Work to do:
• 1. In the piece on Japanese Canadian historic places in BC, which organization is contracted to administer the nomination process?
• 2. From the piece on Japanese Canadian historic places in BC, duplicate the part that opens with the words containing "Heritage BC, a" and closes with "Canadian heritage values.".
• 3. Write the next part of the piece on Japanese Canadian historic places in BC, picking up after its final sentence.

Passage given:
British Columbians now have the opportunity to nominate places or sites that tell the history of Japanese Canadians in BC. It is hoped that this provincial registry will become a stepping stone to create a digital interactive educational mapping tool to teach the lessons of Japanese Canadian history.

Laura Saimoto of the Vancouver Japanese Language School & and Japanese Hall points out that sites do not have to be grand, or even very old. They can range from buildings, monuments, cemeteries and parks to entire neighborhoods or districts, and abandoned sites that once stood, but have now been reclaimed by nature.  

Do you know a historic place associated with the history of the Japanese Canadian community in British Columbia that is important to you or your community? Now is your chance to have it considered for formal recognition by the Province of its heritage value. Nominations can be made on the Heritage BC form (heritagebc.ca/japanese-historic-places). Individuals and representatives of Japanese Canadian community organizations have set up a Japanese Canadian community Facebook page, JC Sites BC (http://bit.ly/2ba36Lz). The group is encouraging people to make nominations, and to share places they are nominating on the Facebook page. In this way, people can see the sites being nominated and under which categories, such as internment camps, cemetery sites etc. This real-time posting is intended to help identify any gaps, missing places, and it’s also a place where people can connect and support each other. 

Nominated historic places will be evaluated against specific criteria by a team that includes community and academic expertise to establish heritage significance. Historic places of the highest significance will be considered for official recognition by the Government of British Columbia and placed on the BC Register of Historic Places and the Canadian Register of Historic Places: www.historicplaces.ca 

Heritage BC, a not-for-profit, charitable organization, is contracted to administer the nomination process. Its mandate is to support heritage conservation throughout British Columbia through advocacy, training and skills development, capacity building in heritage planning and funding through the Heritage Legacy Fund. The Canadian Register of Historic Places currently includes at least 30 records for historic places in British Columbia with Japanese Canadian heritage values.

“As the first Canadian of Japanese descent to be elected to the BC government, I am thrilled to see the Japanese Canadian Historic places project get underway.”

Available data:
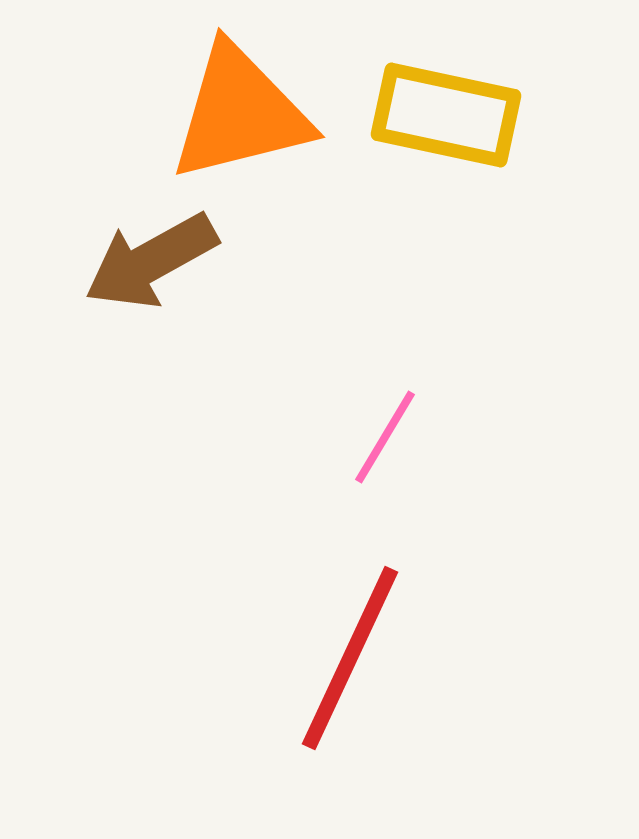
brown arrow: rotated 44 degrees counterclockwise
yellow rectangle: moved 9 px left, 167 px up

Final answers:
• 1. Heritage BC, a not-for-profit, charitable organization.

• 2.
Heritage BC, a not-for-profit, charitable organization, is contracted to administer the nomination process. Its mandate is to support heritage conservation throughout British Columbia through advocacy, training and skills development, capacity building in heritage planning and funding through the Heritage Legacy Fund. The Canadian Register of Historic Places currently includes at least 30 records for historic places in British Columbia with Japanese Canadian heritage values.

• 3.
– Naomi Yamamoto, MLA for North Vancouver-Lonsdale  


The history of the Japanese in Canada is indelibly etched on the landscape of British Columbia. From 1877, when Manzo Nagano is widely acknowledged as the first Japanese to immigrate to Canada, to December, 1942, when all Canadians of Japanese ancestry where forcibly removed from the coast, Japanese Canadians made their mark across the province. While many were concentrated in the Powell Street area and Steveston, others followed the salmon and the canneries up the west coast to the Skeena and even further north. Some took up farming in the Fraser Valley, or settled in Victoria and the Gulf Islands, where the remains of charcoal pit kilns have been found in recent years. Still others went into logging and other labour-intensive industries, forbidden as they were from most professional occupations. 

Following the bombing of Pearl Harbor, the landscape shifted forever, as a hundred-mile exclusion zone was established around the entire west coast. After being processed though Hastings Park, the majority of men, women and children were shipped by rail and truck to interment camps in the interior of the province. The names of these camps are now iconic – Tashme, Greenwood, New Denver, Slocan, Sandon, Bay Farm, Lemon Creek. A sizeable minority chose to voluntarily relocate to so-called self-supporting camps in places like East Lillooet, Bridge River, Minto, Blind Bay and others. 

Once the camps were closed, the community scattered across the country, forbidden from returning back to the west coast for another four years after the war ended. Time, dust and fading memories have covered over many of the places where lives were once lived, where babies born, and people died. Empty fields sit were tents and shacks sprang up overnight; little tangible evidence remains of a once vibrant community and the great uprooting that changed the shape of the community forever.  

In recognition of the Japanese Canadian Historical Sites project, and in the hopes of jumpstarting conversations between families, we have collected some stories related to the places that contain the memories of our community. Our thanks to those who took the time to share their memories with us. To get involved, submit your nominations to heritagebc.ca/japanese-historic-places and visit the Japanese Canadian community Facebook page.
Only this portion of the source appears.